Requirement A: Quote the stretch of the excerpt on Kaole and Bagomoyo from "A map depicting" through "was quite sobering.", word for word.
Requirement B: In the excerpt on Kaole and Bagomoyo, who ended the slave trade that passed through Bagomoyo?

Selected excerpt:
####################
This is a centuries old baobab tree on the Kaole grounds. You can get a sense of scale when you look at the people underneath. It has many iron nails driven into it by locals who did so in order to tie their lives to the tree's longevity. It survived all of them.
This map at the Kaole museum depicts the trade routes used by the early Arab traders and overs the entire coast of East Africa. They came via sail in dhows and they remain the sailing craft of choice today. You will recall we saw them being made by hand in the shipyard at Chole Island. The island offshore in the map is Zanzibar. Mombasa and Mogadishu need no introduction.

Kaole's settlement was a port on the Indian Ocean originally. Now the mangroves there have grown up as the port has silted in. The "spears" hanging down from the mangroves are the reason for this picture. Mangroves grow by dropping these into the soil surrounding the trees. They lodge in the loose sand and sprout. Interestingly, we were told that they will only sprout if they fall and successfully pierce deep enough to sprout. Taking a "spear" that failed to do so and manually embedding it in the sand will get you nothing. Somehow the spears only grow if they lodge "naturally". I found this fascinating.

The growing spears of successful mangrove propagation. Each will become a tree in its own right. Mangrove forests are essentially impenetrable and serve as guardians of wetlands all over the world.
Bagomoyo is famous as the eastern terminus of the Arab slave trade in East Africa. Africans who were captured and taken for the slave trade endured horrific conditions while being transported overland to Bagomoyo. There they were loaded on dhows and sailed to Zanzibar which was the locus of the slave trade and from which they were sold and transported abroad. This is an ugly chapter in East Africa's history. Most of the the slave trade to the Americas and Caribbean islands came from West Africa countries. Millions of Africans were enslaved in this way. Bagomoyo came to mean "surrender all hope" and is infamous but largely unknown outside of East Africa.

A lithograph depicting the march to Bogomoyo by those being transported from inland destinations where they were captured. This trade persisted until it was ended by the Germans when they ruled Tanganyika prior to losing control to the British after WWI. These museum displays are at the large Catholic cathedral's museum outside of Bagomoyo. The sisters and priests who founded that settlement were instrumental in housing and nurturing the Africans who escaped and who later were freed when the slave trade was ended.
A map depicting the destinations for many of the slaves from the East African slave trade. Madagascar is the large island in the map. This trip was quite sobering.
On a lighter note we encountered some very unique yard art on our way to Bagomoyo. The cows are somewhat famous around Dar!
####################
Saved entries:
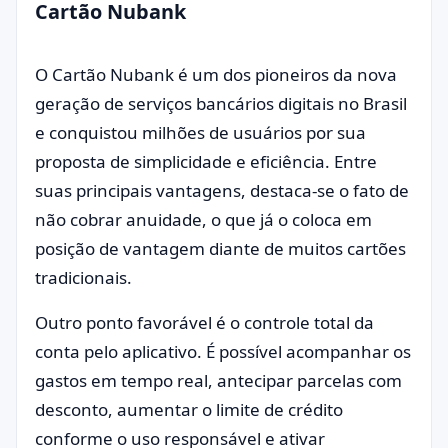
Cartão Nubank
O Cartão Nubank é um dos pioneiros da nova
geração de serviços bancários digitais no Brasil
e conquistou milhões de usuários por sua
proposta de simplicidade e eficiência. Entre
suas principais vantagens, destaca-se o fato de
não cobrar anuidade, o que já o coloca em
posição de vantagem diante de muitos cartões
tradicionais.
Outro ponto favorável é o controle total da
conta pelo aplicativo. É possível acompanhar os
gastos em tempo real, antecipar parcelas com
desconto, aumentar o limite de crédito
conforme o uso responsável e ativar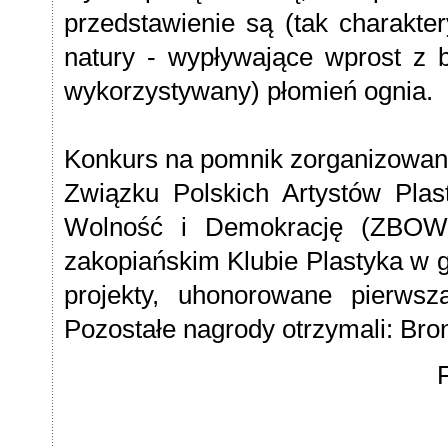
przedstawienie są (tak charakter
natury - wypływające wprost z 
wykorzystywany) płomień ognia.
Konkurs na pomnik zorganizowan
Związku Polskich Artystów Pla
Wolność i Demokrację (ZBOWi
zakopiańskim Klubie Plastyka w g
projekty, uhonorowane pierws
Pozostałe nagrody otrzymali: Broni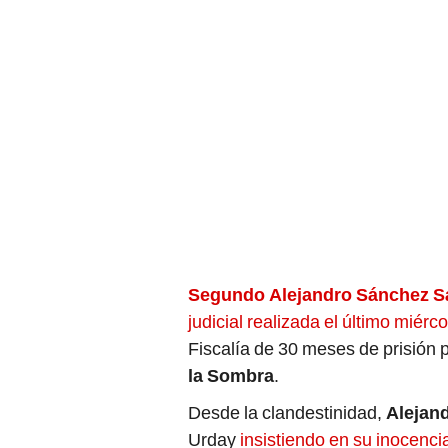
Segundo Alejandro Sánchez 
judicial realizada el último miér
Fiscalía de 30 meses de prisión 
la Sombra
.
Desde la clandestinidad,
Alejan
Urday
insistiendo en su inocenc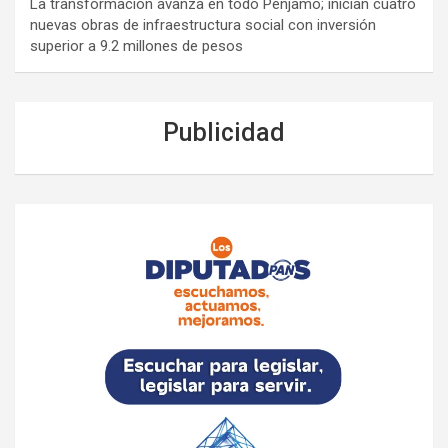
La transformación avanza en todo Pénjamo; inician cuatro
nuevas obras de infraestructura social con inversión
superior a 9.2 millones de pesos
Publicidad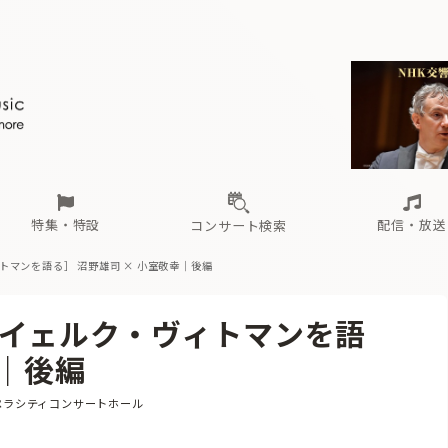
ール
（毎月更新）
東
電子版（無料・月刊）
トピックス
関西
フェスタサマーミューザKAWASAKI 2026
北海道・東北
注目公演
配布場所
インタビュー
中部
定期購読
中国・四国
CD新譜
N響＆東響 《7つ
九州・沖縄
書籍近刊
ロが推す！間違いないオーケストラコンサート
過去の特集
の先と
ブ配信スケジュール
さ
オーケストラの楽屋から
た
な
有料ライブ配信スケジュール
は
ま
や
海の向こうの音楽家
ら
わ
Aからの
載
特集・特設
配信・放送
コンサート検索
マンを語る］ 沼野雄司 × 小室敬幸｜後編
ール
（毎月更新）
東
電子版（無料・月刊）
トピックス
関西
フェスタサマーミューザKAWASAKI 2026
北海道・東北
注目公演
配布場所
インタビュー
中部
定期購読
中国・四国
CD新譜
N響＆東響 《7つ
九州・沖縄
書籍近刊
イェルク・ヴィトマンを語
ロが推す！間違いないオーケストラコンサート
過去の特集
の先と
ブ配信スケジュール
さ
オーケストラの楽屋から
た
な
有料ライブ配信スケジュール
は
ま
や
海の向こうの音楽家
ら
わ
Aからの
幸｜後編
載
ペラシティコンサートホール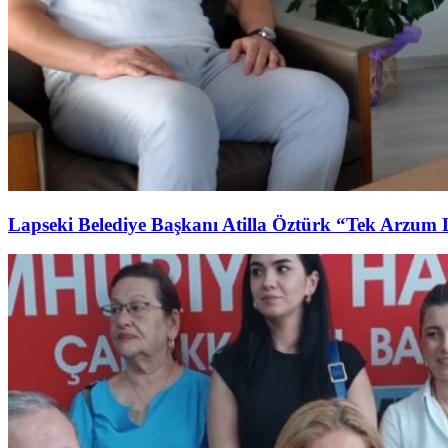
Lapseki Belediye Başkanı Atilla Öztürk “Tek Arzum 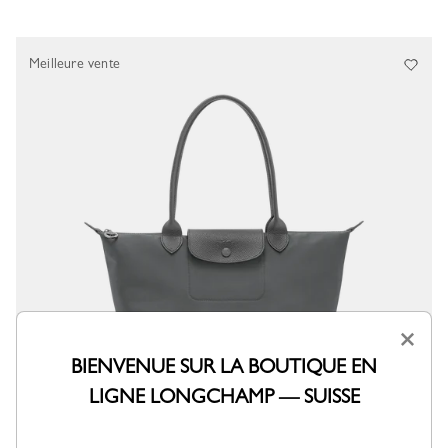
Meilleure vente
×
BIENVENUE SUR LA BOUTIQUE EN
LIGNE LONGCHAMP — SUISSE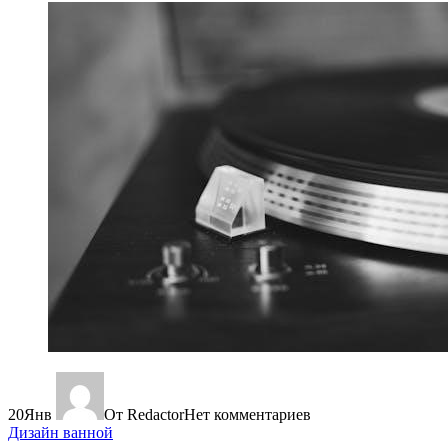
20
Янв
От Redactor
Нет комментариев
Дизайн ванной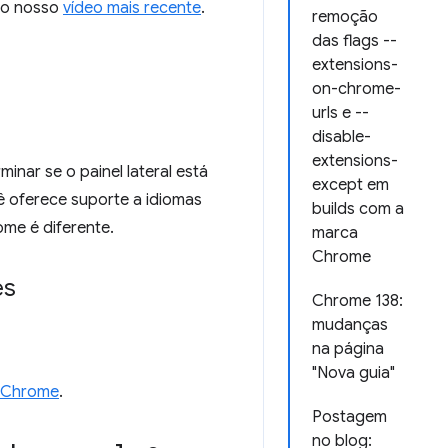
no nosso
vídeo mais recente
.
remoção
das flags --
extensions-
on-chrome-
urls e --
disable-
extensions-
inar se o painel lateral está
except em
cê oferece suporte a idiomas
builds com a
ome é diferente.
marca
Chrome
es
Chrome 138:
mudanças
na página
"Nova guia"
o Chrome
.
Postagem
no blog: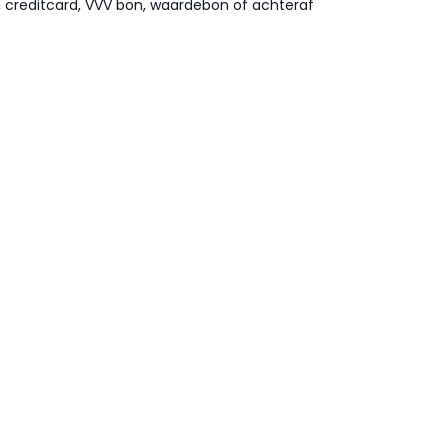
l, creditcard, VVV bon, waardebon of achteraf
####################
Exercise response A:
A map depicting the destinations for many of the slaves from the East African slave trade. Madagascar is the large island in the map. This trip was quite sobering.

Exercise response B: The Germans, during their rule of Tanganyika.